Coming to know what I Truly am, along with knowing that I made an two part Egotistical Programmed Mind: The Fearful Victim and Angry Protector, I dissolved them with Spiritual Heart Surgery and living in awareness. Now I teach what I’ve learned and I’m setting people miraculously free, very quickly.
Recently I’ve been hearing gossip about me, that I’m not a Christian and I don’t believe in Jesus, that I’ve left the faith. To clear it all up: It’s true I’m not a Christian. Christianity teaches duality (separation from Christ.) Jesus taught oneness, (which most can’t see until they shed their ego.) It’s true I don’t believe in Jesus, because I know Jesus! It would be like saying “I believe in my husband Bill Ferguson!” No, I know Bill Ferguson, I have a deep relationship with Bill. I have a deeper relationship with Jesus Christ!

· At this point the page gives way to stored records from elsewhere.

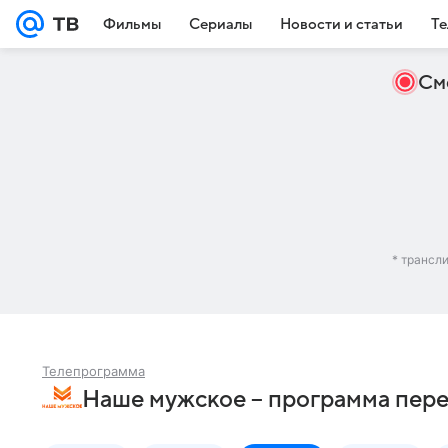
Фильмы
Сериалы
Новости и статьи
Те
См
* трансл
Телепрограмма
Наше мужское – программа пере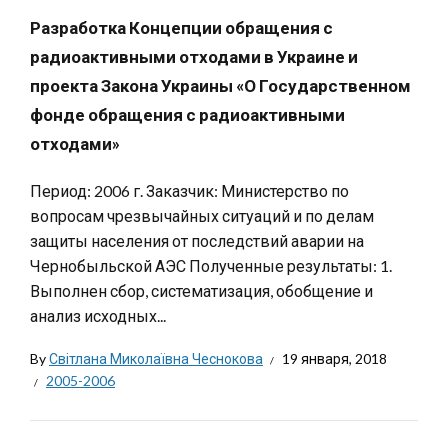
Разработка Концепции обращения с
радиоактивными отходами в Украине и
проекта Закона Украины «О Государственном
фонде обращения с радиоактивными
отходами»
Период: 2006 г. Заказчик: Министерство по
вопросам чрезвычайных ситуаций и по делам
защиты населения от последствий аварии на
Чернобыльской АЭС Полученные результаты: 1.
Выполнен сбор, систематизация, обобщение и
анализ исходных...
By
Світлана Миколаївна Чеснокова
19 января, 2018
2005-2006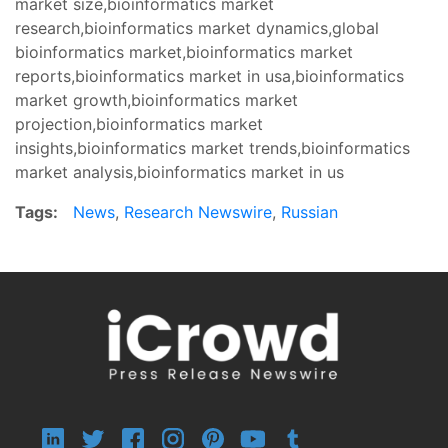
market size,bioinformatics market
research,bioinformatics market dynamics,global
bioinformatics market,bioinformatics market
reports,bioinformatics market in usa,bioinformatics
market growth,bioinformatics market
projection,bioinformatics market
insights,bioinformatics market trends,bioinformatics
market analysis,bioinformatics market in us
Tags:
News
,
Research Newswire
,
Russian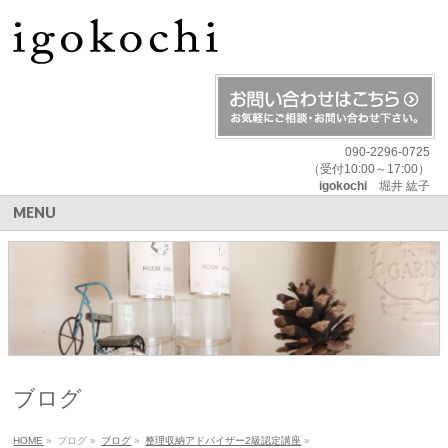
090-2296-0725
（受付10:00～17:00）
igokochi
堀井 紘子
MENU
ブログ
HOME
»
ブログ
»
ブログ
»
整理収納アドバイザー2級認定講座
»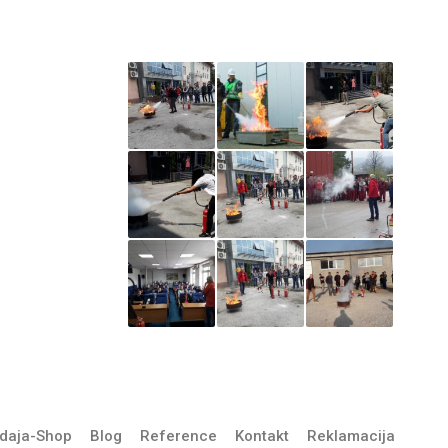
Iz naše galerije
štitimo
ŽARA –
a treba
daja-Shop
Blog
Reference
Kontakt
Reklamacija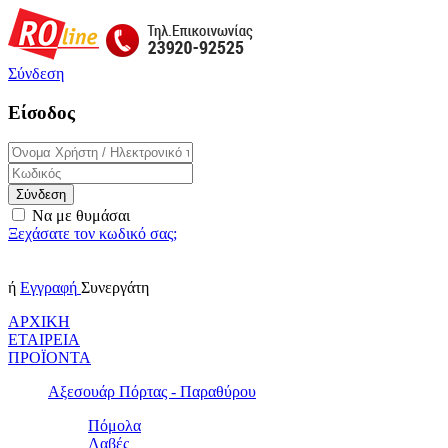
Σύνδεση
Είσοδος
Σύνδεση
Να με θυμάσαι
Ξεχάσατε τον κωδικό σας;
ή
Εγγραφή
Συνεργάτη
ΑΡΧΙΚΗ
ΕΤΑΙΡΕΙΑ
ΠΡΟΪΟΝΤΑ
Αξεσουάρ Πόρτας - Παραθύρου
Πόμολα
Λαβές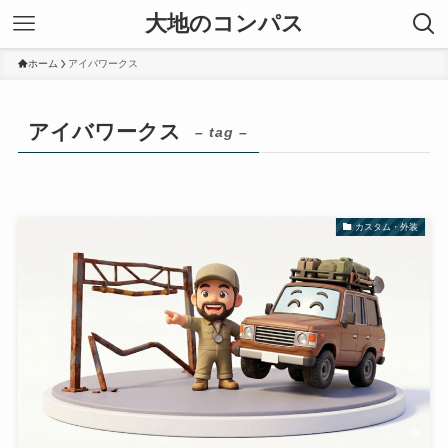
大地のコンパス
ホーム
アイバワークス
アイバワークス
– tag –
カスタム・外装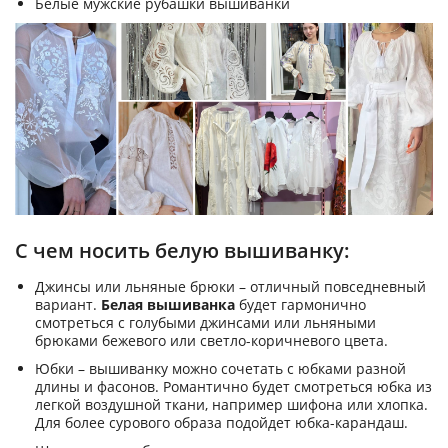
Белые мужские рубашки вышиванки
С чем носить белую вышиванку:
Джинсы или льняные брюки – отличный повседневный
вариант.
Белая вышиванка
будет гармонично
смотреться с голубыми джинсами или льняными
брюками бежевого или светло-коричневого цвета.
Юбки – вышиванку можно сочетать с юбками разной
длины и фасонов. Романтично будет смотреться юбка из
легкой воздушной ткани, например шифона или хлопка.
Для более сурового образа подойдет юбка-карандаш.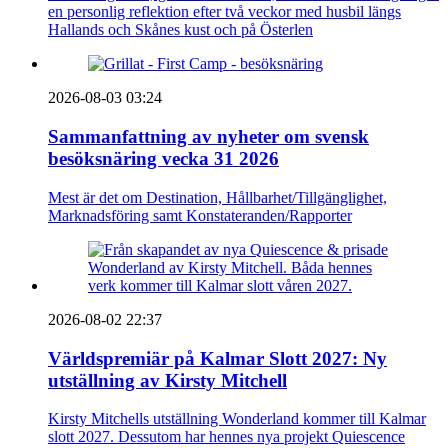
en personlig reflektion efter två veckor med husbil längs
Hallands och Skånes kust och på Österlen
2026-08-03 03:24
Sammanfattning av nyheter om svensk
besöksnäring vecka 31 2026
Mest är det om Destination, Hållbarhet/Tillgänglighet,
Marknadsföring samt Konstateranden/Rapporter
2026-08-02 22:37
Världspremiär på Kalmar Slott 2027: Ny
utställning av Kirsty Mitchell
Kirsty Mitchells utställning Wonderland kommer till Kalmar
slott 2027. Dessutom har hennes nya projekt Quiescence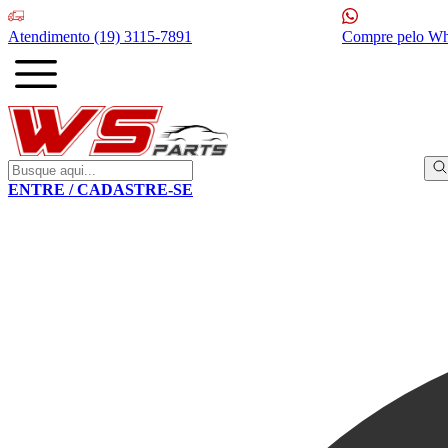
Atendimento
(19) 3115-7891
Compre pelo W
ENTRE / CADASTRE-SE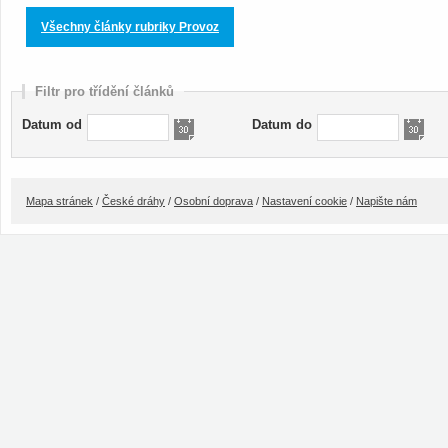
Všechny články rubriky Provoz
Filtr pro třídění článků
Datum od
Datum do
Mapa stránek
/
České dráhy
/
Osobní doprava
/
Nastavení cookie
/
Napište nám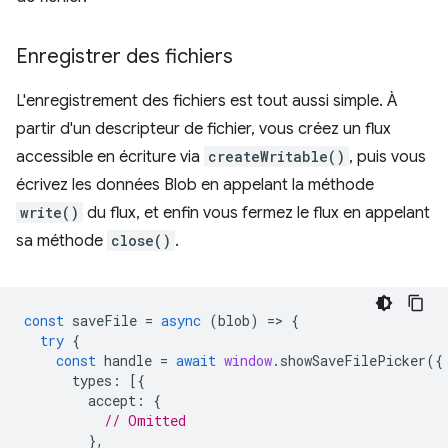
Enregistrer des fichiers
L'enregistrement des fichiers est tout aussi simple. À
partir d'un descripteur de fichier, vous créez un flux
accessible en écriture via
createWritable()
, puis vous
écrivez les données Blob en appelant la méthode
write()
du flux, et enfin vous fermez le flux en appelant
sa méthode
close()
.
const
saveFile
=
async
(
blob
)
=
>
{
try
{
const
handle
=
await
window
.
showSaveFilePicker
({
types
:
[{
accept
:
{
// Omitted
},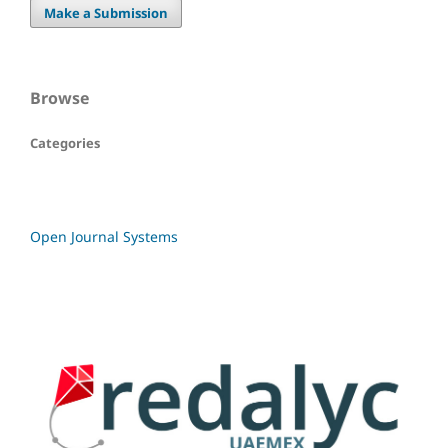
Make a Submission
Browse
Categories
Open Journal Systems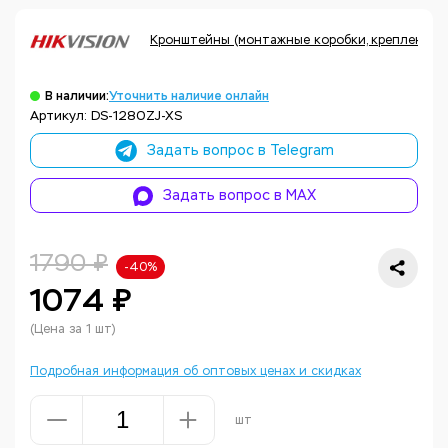
Кронштейны (монтажные коробки, крепления, а
В наличии:
Уточнить наличие онлайн
Артикул: DS-1280ZJ-XS
Задать вопрос в Telegram
Задать вопрос в MAX
1790 ₽
-40%
1074 ₽
(Цена за 1 шт)
Подробная информация об оптовых ценах и скидках
шт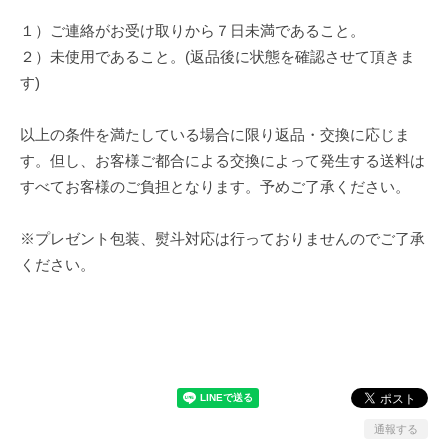
１）ご連絡がお受け取りから７日未満であること。
２）未使用であること。(返品後に状態を確認させて頂きま
す)
以上の条件を満たしている場合に限り返品・交換に応じま
す。但し、お客様ご都合による交換によって発生する送料は
すべてお客様のご負担となります。予めご了承ください。
※プレゼント包装、熨斗対応は行っておりませんのでご了承
ください。
通報する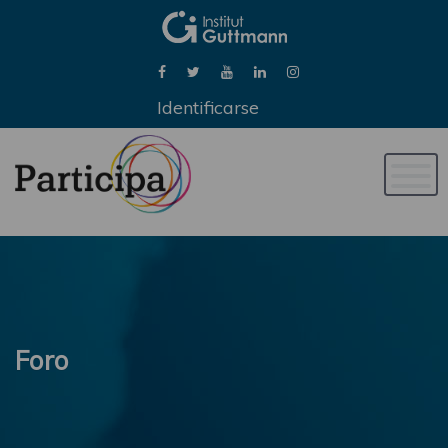
Identificarse
Naveg
de
palan
Foro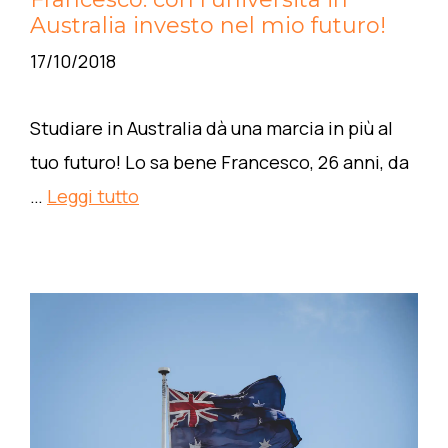
Australia investo nel mio futuro!
17/10/2018
Studiare in Australia dà una marcia in più al
tuo futuro! Lo sa bene Francesco, 26 anni, da
…
Leggi tutto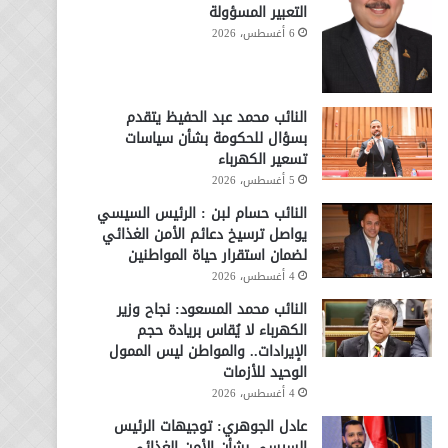
التعبير المسؤولة
6 أغسطس، 2026
النائب محمد عبد الحفيظ يتقدم
بسؤال للحكومة بشأن سياسات
تسعير الكهرباء
5 أغسطس، 2026
النائب حسام لبن : الرئيس السيسي
يواصل ترسيخ دعائم الأمن الغذائي
لضمان استقرار حياة المواطنين
4 أغسطس، 2026
النائب محمد المسعود: نجاح وزير
الكهرباء لا يُقاس بريادة حجم
الإيرادات.. والمواطن ليس الممول
الوحيد للأزمات
4 أغسطس، 2026
عادل الجوهري: توجيهات الرئيس
السيسي بشأن الأمن الغذائي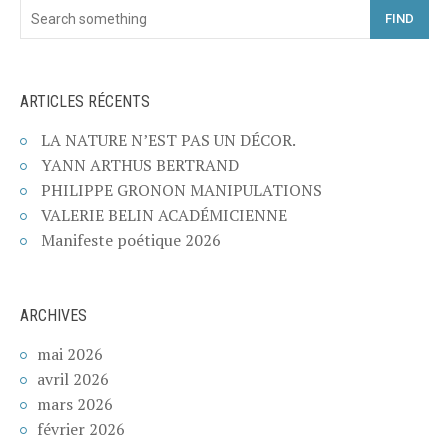
FIND
ARTICLES RÉCENTS
LA NATURE N’EST PAS UN DÉCOR.
YANN ARTHUS BERTRAND
PHILIPPE GRONON MANIPULATIONS
VALERIE BELIN ACADÉMICIENNE
Manifeste poétique 2026
ARCHIVES
mai 2026
avril 2026
mars 2026
février 2026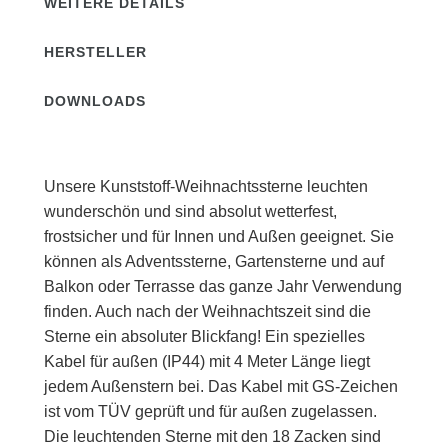
WEITERE DETAILS
HERSTELLER
DOWNLOADS
Unsere Kunststoff-Weihnachtssterne leuchten
wunderschön und sind absolut wetterfest,
frostsicher und für Innen und Außen geeignet. Sie
können als Adventssterne, Gartensterne und auf
Balkon oder Terrasse das ganze Jahr Verwendung
finden. Auch nach der Weihnachtszeit sind die
Sterne ein absoluter Blickfang! Ein spezielles
Kabel für außen (IP44) mit 4 Meter Länge liegt
jedem Außenstern bei. Das Kabel mit GS-Zeichen
ist vom TÜV geprüft und für außen zugelassen.
Die leuchtenden Sterne mit den 18 Zacken sind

There is a huge awakening happening right now, where people are waking up to what they Truly are as a Divine Being, they know their supernatural abilities and the Source of those abilities that we call God, The Divine, or Source. Christians need to know that just because we are leaving organized religion, doesn’t mean we left Christ.
So instead of assuming, judging and gossiping about those who are leaving the Church, I would encourage Christians to meet with them, seek to understand their journey, accept it, appreciate it, and be as Christ – Unconditional Love.